Browser security measurements prevent JavaScript from reading custom headers such as baggage from cross-origin requests. Thus, since version 2.6.12 the methods mentioned above will automatically add another Access-Control-Expose-Headers header for up-propagation. This additional header allows JavaScript to read the baggage header. Cross-origin requests between JVMs normally do not require this header.

access-control-expose-headers: baggage

Session Storage

If data should be available across multiple requests to the JVM, inspectIT Ocelot allows you to cache such data within a global session storage. After data has been written into the storage, every inspectIT context assigned to the session has access to this data. To assign a session to a context, you will have to write the session identification into the remote_session_id key via actions. By default, this data key will be down propagated within the JVM. Only after this specific data key has been set within the context, it can read from or write into the session storage. Note, that every context can be assigned to only one session.

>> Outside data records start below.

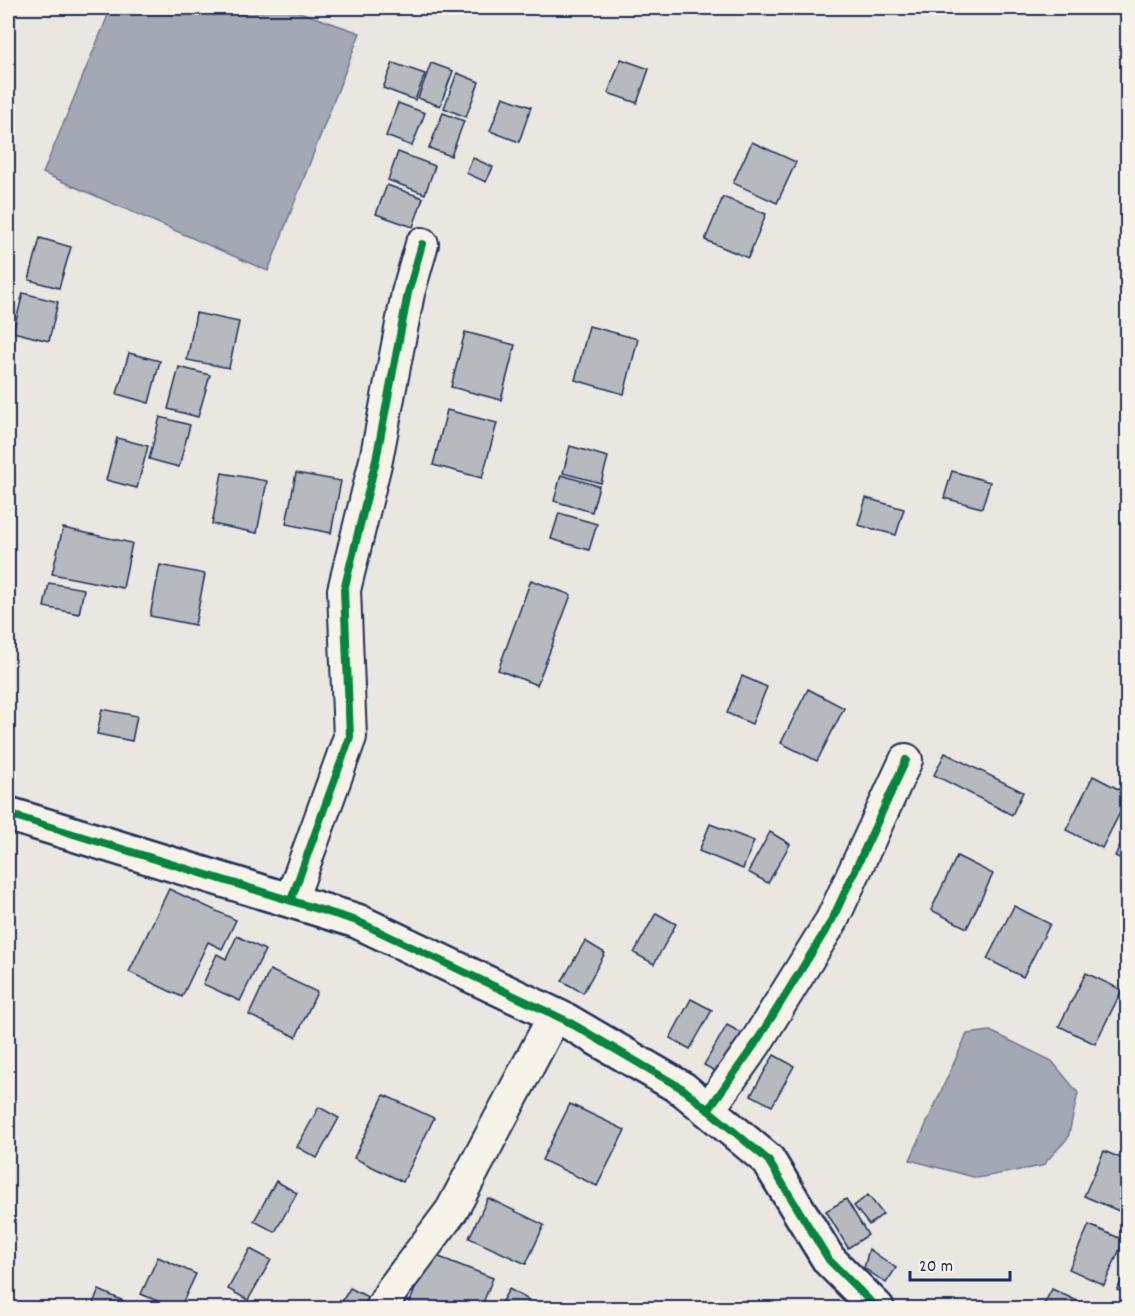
<svg xmlns="http://www.w3.org/2000/svg" width="1135" height="1316" viewBox="0 0 1135 1316" font-family="Dekko,sans-serif">
	<style>
		.water { fill: #a3a8b4; stroke: #6d7892; stroke-width: 1.5 }
		.building { fill: #b6babf; stroke: #1b2f5e; stroke-width: 1.5 }
		.lines { fill: none; stroke-linecap: round; stroke-linejoin: round }
		.minor-casing { stroke: #1b2f5e; stroke-width: 36 }
		.tertiary-casing { stroke: #1b2f5e; stroke-width: 38 }
		.minor { stroke: #f7f3e8; stroke-width: 32 }
		.tertiary { stroke: #f7f3e8; stroke-width: 33 }
		.cycleway-casing { stroke: #f7f3e8; stroke-width: 11 }
		.cycleway { stroke: #00873e; stroke-width: 8 }
	</style>
	<rect width="100%" height="100%" fill="#eae7e0"/>
	<filter id="ink" filterUnits="userSpaceOnUse"><feTurbulence type="fractalNoise" baseFrequency=".0167" numOctaves="2"/><feDisplacementMap in="SourceGraphic" scale="12" xChannelSelector="R" yChannelSelector="G"/><feConvolveMatrix kernelMatrix="1 2 1 2 8 2 1 2 1" color-interpolation-filters="sRGB"/></filter>
	<g filter="url(#ink)">
		<!-- water -->
		<g class="water">
			<path d="M111,8H288L360,33L268,271L43,173Z"/>
			<path d="M990,1031L1052,1061L1078,1093L1068,1138L1042,1166L977,1178L910,1160L967,1034Z"/>
		</g>
		<!-- building -->
		<g class="building">
			<path d="M621,59L649,69L637,103L608,93Z"/>
			<path d="M393,63L425,74L415,100L383,88Z"/>
			<path d="M431,63L453,71L440,106L418,98Z"/>
			<path d="M457,73L479,82L466,117L444,108Z"/>
			<path d="M503,97L531,107L519,142L490,131Z"/>
			<path d="M398,103L425,113L412,146L386,136Z"/>
			<path d="M443,113L464,121L451,156L429,148Z"/>
			<path d="M752,142L796,162L777,203L733,183Z"/>
			<path d="M398,152L435,166L425,194L388,180Z"/>
			<path d="M473,158L493,167L486,182L466,173Z"/>
			<path d="M387,185L423,198L413,227L376,214Z"/>
			<path d="M723,197L766,214L748,258L705,240Z"/>
			<path d="M40,238L71,247L59,288L29,280Z"/>
			<path d="M23,293L58,302L49,341L13,332Z"/>
			<path d="M196,313L239,322L229,368L187,360Z"/>
			<path d="M589,326L638,339L624,394L575,380Z"/>
			<path d="M465,332L515,345L501,400L451,387Z"/>
			<path d="M129,353L160,361L149,403L117,394Z"/>
			<path d="M179,367L210,375L198,417L168,409Z"/>
			<path d="M447,410L497,423L482,478L433,465Z"/>
			<path d="M160,417L190,425L179,467L149,459Z"/>
			<path d="M117,438L148,446L137,488L106,480Z"/>
			<path d="M570,446L608,457L601,483L563,473Z"/>
			<path d="M952,471L990,482L982,508L944,498Z"/>
			<path d="M222,473L267,481L257,533L212,524Z"/>
			<path d="M296,473L341,481L331,533L286,524Z"/>
			<path d="M561,475L599,486L592,512L554,501Z"/>
			<path d="M8,490L15,493L8,515Z"/>
			<path d="M866,498L904,509L896,535L858,525Z"/>
			<path d="M559,513L597,524L589,550L551,539Z"/>
			<path d="M63,528L132,543L123,588L52,574Z"/>
			<path d="M160,565L205,574L195,625L150,616Z"/>
			<path d="M531,580L571,595L537,685L498,670Z"/>
			<path d="M49,583L84,589L79,614L44,607Z"/>
			<path d="M742,676L767,687L752,724L727,713Z"/>
			<path d="M808,689L844,708L817,761L781,743Z"/>
			<path d="M102,709L137,716L132,741L97,734Z"/>
			<path d="M945,753L1023,792L1012,815L934,775Z"/>
			<path d="M1093,776L1128,794V797L1102,848L1066,830Z"/>
			<path d="M710,824L754,841L743,869L699,851Z"/>
			<path d="M1128,830V862L1115,856Z"/>
			<path d="M770,832L790,844L768,883L748,872Z"/>
			<path d="M957,856L993,874L967,928L931,910Z"/>
			<path d="M169,889L236,920L222,949L208,942L182,997L129,972Z"/>
			<path d="M1014,906L1050,924L1023,977L987,959Z"/>
			<path d="M656,913L676,924L654,964L634,953Z"/>
			<path d="M237,936L265,950L240,1001L203,984L217,954L226,959Z"/>
			<path d="M585,941L605,953L583,993L562,981Z"/>
			<path d="M270,970L317,992L296,1037L249,1015Z"/>
			<path d="M1086,973L1122,990L1095,1044L1059,1026Z"/>
			<path d="M691,999L712,1010L690,1049L670,1038Z"/>
			<path d="M727,1025L747,1036L724,1076L704,1065Z"/>
			<path d="M774,1055L794,1066L772,1106L751,1095Z"/>
			<path d="M384,1095L434,1118L403,1182L354,1158Z"/>
			<path d="M570,1104L625,1130L597,1186L542,1160Z"/>
			<path d="M319,1107L339,1118L317,1158L297,1147Z"/>
			<path d="M1104,1151L1128,1161V1192L1119,1211L1084,1196Z"/>
			<path d="M276,1181L297,1193L275,1232L254,1221Z"/>
			<path d="M868,1195L883,1214L869,1225L854,1206Z"/>
			<path d="M488,1198L544,1225L526,1264L469,1238Z"/>
			<path d="M846,1199L868,1235L848,1248L826,1211Z"/>
			<path d="M1089,1225L1124,1240L1104,1285L1069,1269Z"/>
			<path d="M250,1249L271,1260L248,1300L228,1289Z"/>
			<path d="M869,1249L896,1268L886,1283L864,1268Z"/>
			<path d="M429,1253L493,1278L481,1308H411L408,1307Z"/>
			<path d="M158,1257L196,1274L180,1308H174L141,1294Z"/>
			<path d="M1128,1267V1294L1117,1290Z"/>
			<path d="M350,1288L389,1308H338Z"/>
			<path d="M509,1289L529,1300L525,1308H498Z"/>
			<path d="M1052,1289L1088,1306L1087,1308H1042Z"/>
			<path d="M99,1290L137,1307V1308H91Z"/>
		</g>
		<g class="lines">
			<!-- minor casing -->
			<g class="minor-casing">
				<g id="minor">
					<path d="M291,900L350,737L344,590L376,460L408,293L422,244"/>
					<path d="M708,1110L755,1044L832,920L906,760"/>
					<path d="M382,1308L392,1290L452,1210L555,1015"/>
				</g>
			</g>
			<!-- tertiary casing -->
			<g class="tertiary-casing">
				<path id="tertiary" d="M8,814L357,921L567,1021L683,1089L768,1160L829,1260L877,1308"/>
			</g>
			<!-- minor -->
			<use href="#minor" class="minor"/>
			<!-- tertiary -->
			<use href="#tertiary" class="tertiary"/>
			<!-- cycleway casing -->
			<g class="cycleway-casing">
				<g id="cycleway">
					<path d="M8,814L357,921L567,1021L683,1089L768,1160L829,1260L877,1308"/>
					<path d="M291,900L350,737L344,590L376,460L408,293L422,244"/>
					<path d="M708,1110L755,1044L832,920L906,760"/>
				</g>
			</g>
			<!-- cycleway -->
			<use href="#cycleway" class="cycleway"/>
		</g>
	</g>
	<!-- margin -->
	<rect width="1135" height="1316" fill="none" stroke="#f7f3e8" stroke-width="30"/>
	<rect x="15" y="15" width="1105" height="1286" fill="none" stroke="#1b2f5e" stroke-width="2" filter="url(#ink)"/>
	<!-- scale -->
	<path d="M910 1271v9h100v-9" fill="none" stroke="#1b2f5e" stroke-width="3"/>
	<text x="919" y="1271" font-size="18" fill="#1b2f5e" stroke="#f7f3e8" stroke-width="4.5" paint-order="stroke">20 m</text>
</svg>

How the session ID is determined depends on your particular application and is not subject to any further restrictions. It is also possible to read the session ID from HTTP headers, which will be explained in more detail below.

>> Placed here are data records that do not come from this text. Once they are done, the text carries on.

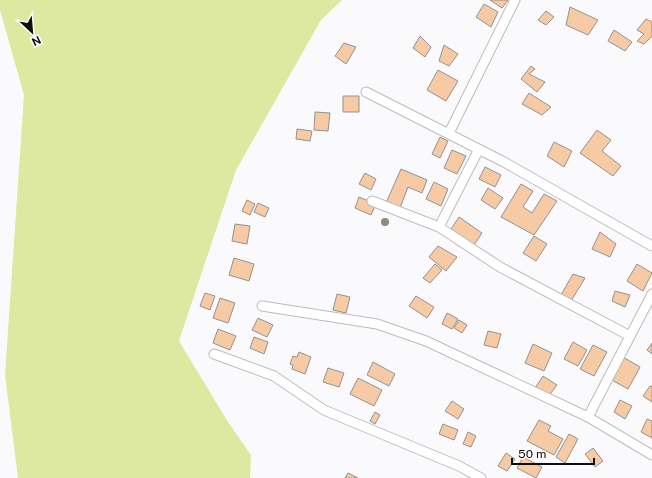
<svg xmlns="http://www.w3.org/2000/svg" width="652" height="478" viewBox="0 0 652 478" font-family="'Public Sans',sans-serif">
	<rect width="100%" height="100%" fill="#fafafc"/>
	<path fill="#dde9a0" d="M0,0H342L321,20L236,170L179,341L228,422L251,455L250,478H18L5,375L24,95L0,10Z"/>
	<path fill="#f6caa5" stroke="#939291" d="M490,0H508L502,8Z
		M484,4L498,12L491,27L476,17Z
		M570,7L598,20L588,35L566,25Z
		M546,11L554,17L546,25L538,20Z
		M646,19L652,22V36L644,44L637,41L644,34L637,30Z
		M614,30L632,42L625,51L608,41Z
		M420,36L431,47L425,57L413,48Z
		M344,43L356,47L346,64L335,56Z
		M444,45L458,54L449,66L439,61Z
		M531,66L535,69L529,74L545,82L537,92L521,79Z
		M438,70L458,81L446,101L427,90Z
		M529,93L551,107L542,115L522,104Z
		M343,96H359V112H343Z
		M315,112L330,113L328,131L314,130Z
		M297,129L312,131L310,141L296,139Z
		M597,130L611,140L602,151L621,166L613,176L580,153Z
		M440,137L448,141L440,158L432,154Z
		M554,142L572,151L564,167L547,156Z
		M452,150L466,156L457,174L444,168Z
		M485,167L501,175L495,187L479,179Z
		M401,169L427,180L422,193L408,187L400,208L386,203Z
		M365,173L376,179L371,190L359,184Z
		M434,182L448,189L441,206L426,199Z
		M521,184L533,191L523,207L532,213L544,194L557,201L534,235L501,217Z
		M488,188L503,198L495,209L481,200Z
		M359,197L376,204L371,215L355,208Z
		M247,200L255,204L250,215L242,211Z
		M258,203L269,208L265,217L254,212Z
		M459,217L482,233L472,248L449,232Z
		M235,224L250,226L247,244L232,241Z
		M600,232L616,244L610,257L592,249Z
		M534,236L547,244L536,261L523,253Z
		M438,246L457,257L446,271L429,257Z
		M234,258L254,264L249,281L229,275Z
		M435,264L442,270L430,283L423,278Z
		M637,264L652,273L643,291L627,281Z
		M573,274L585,278L571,301L561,295Z
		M615,291L630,295L625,307L612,301Z
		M205,293L215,296L210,310L200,306Z
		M337,294L350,297L346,313L333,310Z
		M416,296L434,307L427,318L409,306Z
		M220,298L235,303L228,323L213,318Z
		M447,313L458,319L452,329L442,324Z
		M258,318L273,325L267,337L252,330Z
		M459,320L467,325L462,333L454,328Z
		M218,329L236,336L230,350L213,343Z
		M488,331L501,334L497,348L484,345Z
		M254,337L268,342L264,354L250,348Z
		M573,342L587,350L578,366L564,359Z
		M652,343V354L647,350Z
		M533,344L552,353L544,371L525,363Z
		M593,345L607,352L594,376L580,369Z
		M299,352L311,357L305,374L292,369L293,365L290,364L293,356L297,357Z
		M623,357L640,367L628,389L610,379Z
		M373,362L395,374L389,386L367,375Z
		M328,368L344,373L339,387L323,382Z
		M543,376L557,385L548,397L535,388Z
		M358,378L382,390L374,406L350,394Z
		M650,386L652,387V402L643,396Z
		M620,400L632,406L625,419L614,412Z
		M452,401L464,409L458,419L445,411Z
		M375,412L380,415L375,424L370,421Z
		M647,419L652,421V438L641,432Z
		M539,420L551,426L548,431L563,439L554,455L527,441Z
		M443,424L458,430L454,440L439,434Z
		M468,432L476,436L471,447L463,444Z
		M569,434L578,439L565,463L556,457Z
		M593,448L603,461L595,467L585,454Z
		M506,453L515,459L507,471L498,466Z
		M523,457L542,467L536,478L517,468Z
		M348,473L358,478H345Z"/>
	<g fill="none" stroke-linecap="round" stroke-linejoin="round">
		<defs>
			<path id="street" d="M366,92L504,162L652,246
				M449,133L515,0
				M372,201L439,227L500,267L630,336
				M439,227L479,149
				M262,306L377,324L426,341L588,417L652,455
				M214,354L274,376L324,410L459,466L481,478
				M588,417L652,294"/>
		</defs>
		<use href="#street" stroke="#bdbdbe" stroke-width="11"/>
		<use href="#street" stroke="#fff" stroke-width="9"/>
	</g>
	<circle fill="#8b8e79" cx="385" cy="222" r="4"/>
	<g transform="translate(32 32) rotate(154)" stroke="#ffffff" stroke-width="3" paint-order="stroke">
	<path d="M0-3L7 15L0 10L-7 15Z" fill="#0e0e0e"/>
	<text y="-6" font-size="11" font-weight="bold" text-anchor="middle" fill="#0e0e0e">N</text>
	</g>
	<path d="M512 458v6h82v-6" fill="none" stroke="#0e0e0e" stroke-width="2"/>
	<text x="518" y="458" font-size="12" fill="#0e0e0e" stroke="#ffffff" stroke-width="3" paint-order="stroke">50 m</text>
</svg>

The following example shows how to read or write via the session storage. Reading data from the storage - for example for tracing - only works, if the rule writing the tag has been executed before the reading one. Also note, that both contexts have to use the exact same session ID to access the storage. Otherwise, the contexts will use different storages with different data.

inspectit:
  instrumentation:
    data:
      my-tag:
        # enable this tag to be stored for sessions
        session-storage: true 
        
    rules:
      r_write_session:
        # ...
        pre-entry:
          # assign the session id to the context
          remote_session_id: 
            action: a_read_my_session_id
        entry:
          my-tag:
            action: a_set_tag
        
      r_read_session:
        # ...
        pre-entry:
          # assign the session id to the context
          remote_session_id:
            action: a_read_my_session_id
        tracing:
          attributes:
            # use the tag in the session storage e.g. for tracing
            tag: my-tag

Under inspectit.instrumentation.sessions, there are some additional configuration options available. All options can be updated at runtime.

Config Property	Default	Description
`session-id-header`	`Session-Id`	HTTP-header, which will be used to determine the session.
`session-limit`	`100`	The maximum limit of sessions stored at the same time.
`time-to-live`	`5m`	The duration for which data will be stored.

Reading Session ID via HTTP

The session ID can also be passed to the inspectIT context via HTTP headers. Within actions, you can call the method readDownPropagationHeaders(Map<String,String> headers) via the _context special parameter to read the session ID. The method will look for the configured session-id-header and will store its value in the remote_session_id data key. The inspectIT default instrumentation of the HTTP Servlet already reads the down propagated headers automatically to extract the session ID.

Alternatively, you can always include the session ID into the baggage header by configuring the data key remote_session_id for GLOBAL propagation. However, the context will always prioritize the value of the session-id-header, if it can be found.

Restrictions

To prevent excessive memory consumption, the maximum amount of active sessions can be configured via the session-limit option. The session ID itself is restricted to a minimum of 16 characters and a maximum of 512 characters. Otherwise, the session cannot be created. One session can store up to 128 data tags. Inside one session, data keys are restricted to a maximum of 128 characters and data value are restricted to a maximum of 2048 chars. If a date entry does not comply with these size restrictions, the entry will not be stored.

The configuration option time-to-live determines, how long each tag should be stored after it's last update. Every 30 seconds all expired data tags from each session storage will be cleaned up. If a session storage has been empty for at least 60 seconds, the session storage will be removed completely.